» Input records

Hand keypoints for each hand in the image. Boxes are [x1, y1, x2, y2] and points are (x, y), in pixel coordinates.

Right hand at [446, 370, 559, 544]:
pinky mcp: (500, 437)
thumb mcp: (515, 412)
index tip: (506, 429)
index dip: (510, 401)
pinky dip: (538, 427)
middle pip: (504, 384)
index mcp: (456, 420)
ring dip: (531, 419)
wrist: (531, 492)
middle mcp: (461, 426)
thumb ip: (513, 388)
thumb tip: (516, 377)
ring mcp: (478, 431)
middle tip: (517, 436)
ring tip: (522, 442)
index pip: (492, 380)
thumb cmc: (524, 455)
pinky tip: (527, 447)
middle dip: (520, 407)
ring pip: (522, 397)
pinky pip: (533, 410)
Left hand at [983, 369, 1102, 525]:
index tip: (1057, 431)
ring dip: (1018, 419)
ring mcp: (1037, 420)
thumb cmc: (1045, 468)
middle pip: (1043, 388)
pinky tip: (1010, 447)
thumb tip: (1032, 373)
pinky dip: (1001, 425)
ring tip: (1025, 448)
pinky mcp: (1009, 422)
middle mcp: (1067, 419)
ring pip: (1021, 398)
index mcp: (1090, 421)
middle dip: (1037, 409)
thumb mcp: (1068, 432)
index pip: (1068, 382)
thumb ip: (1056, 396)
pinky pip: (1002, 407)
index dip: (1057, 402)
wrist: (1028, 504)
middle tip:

» Work task
Repeat the entries exactly, all of them.

» Answer
Hand keypoints for each hand in the image. Boxes are [x1, y1, x2, y2] and points are (x, y), in pixel coordinates.

Right hand at [446, 370, 559, 544]:
pinky mcp: (500, 437)
thumb mcp: (515, 412)
index tip: (506, 429)
index dip: (510, 401)
pinky dip: (538, 427)
middle pip: (504, 384)
index mcp: (456, 420)
ring dip: (531, 419)
wrist: (531, 492)
middle mcp: (461, 426)
thumb ip: (513, 388)
thumb tip: (516, 377)
ring mcp: (478, 431)
middle tip: (517, 436)
ring tip: (522, 442)
index pip: (492, 380)
thumb cmc: (524, 455)
pinky tip: (527, 447)
middle dip: (520, 407)
ring pip: (522, 397)
pinky pip: (533, 410)
Left hand at [983, 369, 1102, 525]:
index tip: (1057, 431)
ring dip: (1018, 419)
ring mcp: (1037, 420)
thumb cmc: (1045, 468)
middle pip: (1043, 388)
pinky tip: (1010, 447)
thumb tip: (1032, 373)
pinky dip: (1001, 425)
ring tip: (1025, 448)
pinky mcp: (1009, 422)
middle mcp: (1067, 419)
ring pip: (1021, 398)
index mcp: (1090, 421)
middle dip: (1037, 409)
thumb mcp: (1068, 432)
index pip: (1068, 382)
thumb ip: (1056, 396)
pinky pip: (1002, 407)
index dip: (1057, 402)
wrist: (1028, 504)
middle tip:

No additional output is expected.